Exercise: Search the entries below for the word "CROSS" and copy each line that has it.
------------------------------------------------
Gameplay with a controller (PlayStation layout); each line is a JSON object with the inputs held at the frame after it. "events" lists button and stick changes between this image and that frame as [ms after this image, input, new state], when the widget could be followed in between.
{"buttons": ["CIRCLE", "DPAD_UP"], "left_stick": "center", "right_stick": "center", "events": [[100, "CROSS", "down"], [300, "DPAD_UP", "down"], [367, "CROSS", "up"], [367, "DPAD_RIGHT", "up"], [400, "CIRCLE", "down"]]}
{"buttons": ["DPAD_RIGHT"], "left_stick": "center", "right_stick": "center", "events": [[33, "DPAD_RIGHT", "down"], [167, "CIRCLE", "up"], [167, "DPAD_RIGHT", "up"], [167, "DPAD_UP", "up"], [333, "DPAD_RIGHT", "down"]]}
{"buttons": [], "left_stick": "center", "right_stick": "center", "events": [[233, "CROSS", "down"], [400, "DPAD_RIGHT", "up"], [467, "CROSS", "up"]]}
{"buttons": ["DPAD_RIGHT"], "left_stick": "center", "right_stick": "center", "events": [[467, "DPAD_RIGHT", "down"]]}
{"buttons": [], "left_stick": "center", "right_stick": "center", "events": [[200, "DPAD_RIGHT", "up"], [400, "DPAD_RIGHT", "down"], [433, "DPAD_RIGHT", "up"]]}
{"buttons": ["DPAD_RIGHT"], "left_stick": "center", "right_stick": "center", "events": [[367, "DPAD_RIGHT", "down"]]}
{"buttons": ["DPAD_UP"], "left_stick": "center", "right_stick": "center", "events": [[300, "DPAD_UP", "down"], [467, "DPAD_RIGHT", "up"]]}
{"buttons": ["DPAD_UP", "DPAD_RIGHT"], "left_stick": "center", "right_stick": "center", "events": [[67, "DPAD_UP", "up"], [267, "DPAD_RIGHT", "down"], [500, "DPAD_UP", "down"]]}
------------------------------------------------
Solution for this problem:
{"buttons": ["CIRCLE", "DPAD_UP"], "left_stick": "center", "right_stick": "center", "events": [[100, "CROSS", "down"], [300, "DPAD_UP", "down"], [367, "CROSS", "up"], [367, "DPAD_RIGHT", "up"], [400, "CIRCLE", "down"]]}
{"buttons": [], "left_stick": "center", "right_stick": "center", "events": [[233, "CROSS", "down"], [400, "DPAD_RIGHT", "up"], [467, "CROSS", "up"]]}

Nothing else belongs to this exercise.